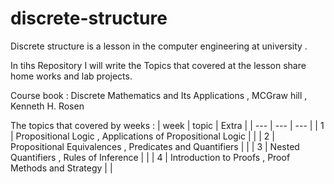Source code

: # discrete-structure
Discrete structure is a lesson in the computer engineering at university  .


In tihs Repository I will write the Topics that covered at the lesson share home works and lab projects.

Course book : 
Discrete Mathematics and Its Applications , MCGraw hill , Kenneth H. Rosen

The topics that covered by weeks :
| week | topic | Extra |
| --- | --- | --- |
| 1 | Propositional Logic , Applications of Propositional Logic |  |
| 2 | Propositional Equivalences , Predicates and Quantifiers |  |
| 3 | Nested Quantifiers , Rules of Inference |  |
| 4 | Introduction to Proofs , Proof Methods and Strategy |  |
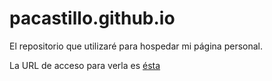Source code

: # pacastillo.github.io

El repositorio que utilizaré para hospedar mi página personal.

La URL de acceso para verla es [ésta](http://pacastillo.github.io)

* **DESCRIPTION OF THE TASK**
Emit an exact copy of the lines from the line bearing "Discrete Mathematics and" through the last line above, inclusive, and leave the images out.

* **WRITTEN RESPONSE**
Discrete Mathematics and Its Applications , MCGraw hill , Kenneth H. Rosen

The topics that covered by weeks :
| week | topic | Extra |
| --- | --- | --- |
| 1 | Propositional Logic , Applications of Propositional Logic |  |
| 2 | Propositional Equivalences , Predicates and Quantifiers |  |
| 3 | Nested Quantifiers , Rules of Inference |  |
| 4 | Introduction to Proofs , Proof Methods and Strategy |  |
Source code

: # pacastillo.github.io

El repositorio que utilizaré para hospedar mi página personal.

La URL de acceso para verla es [ésta](http://pacastillo.github.io)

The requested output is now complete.